[DATA SECTION — start]

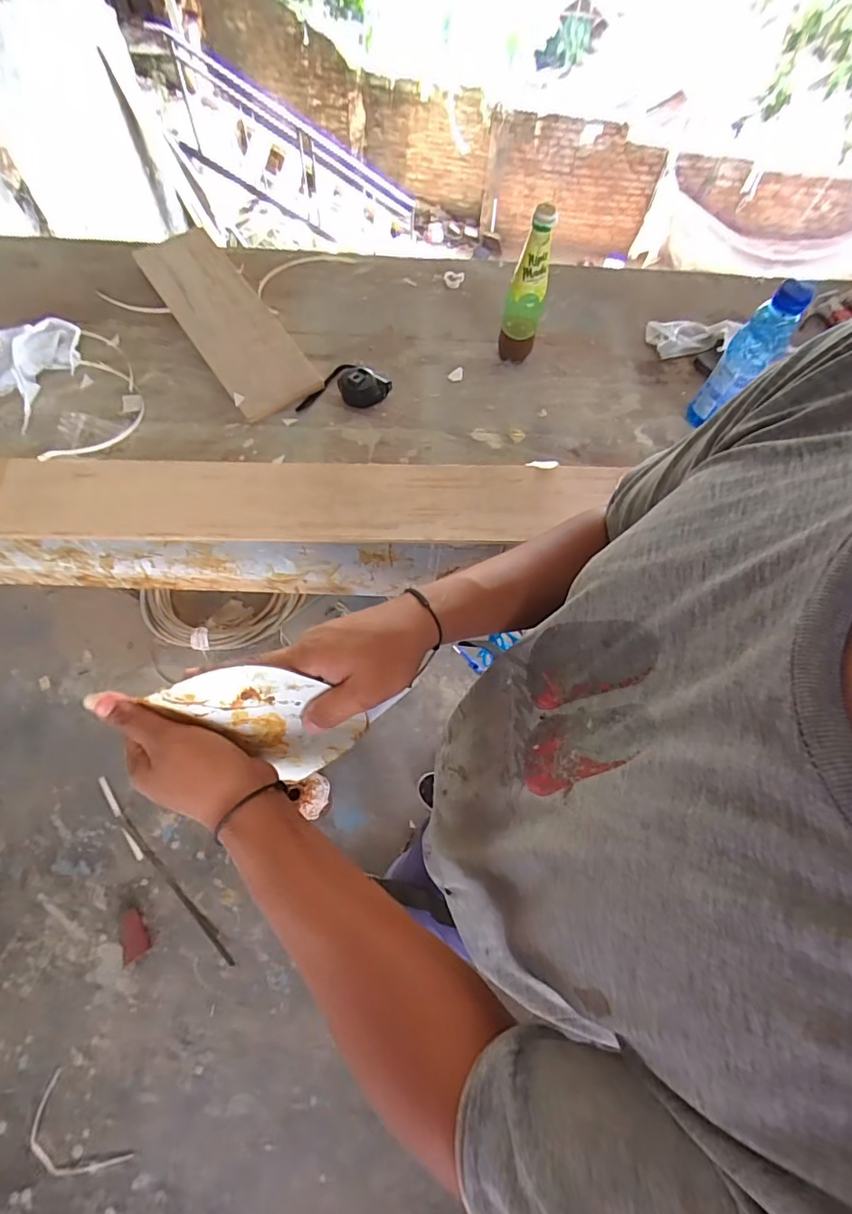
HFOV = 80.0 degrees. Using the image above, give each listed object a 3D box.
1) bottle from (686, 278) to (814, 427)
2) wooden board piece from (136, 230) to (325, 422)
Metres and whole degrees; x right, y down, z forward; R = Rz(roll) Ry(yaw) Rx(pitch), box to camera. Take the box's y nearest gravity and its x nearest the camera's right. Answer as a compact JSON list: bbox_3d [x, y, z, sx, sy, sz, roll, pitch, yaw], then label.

[DATA SECTION — finish]

### WHAT TO PRODUCE
Once the pictures are set aside, transcribe the remaining lines above exactly.

### RESULT
HFOV = 80.0 degrees. Using the image above, give each listed object a 3D box.
1) bottle from (686, 278) to (814, 427)
2) wooden board piece from (136, 230) to (325, 422)
Metres and whole degrees; x right, y down, z forward; R = Rz(roll) Ry(yaw) Rx(pitch), box to camera. Take the box's y nearest gravity and its x nearest the camera's right. Answer as a compact JSON list: bbox_3d [x, y, z, sx, sy, sz, roll, pitch, yaw], then label.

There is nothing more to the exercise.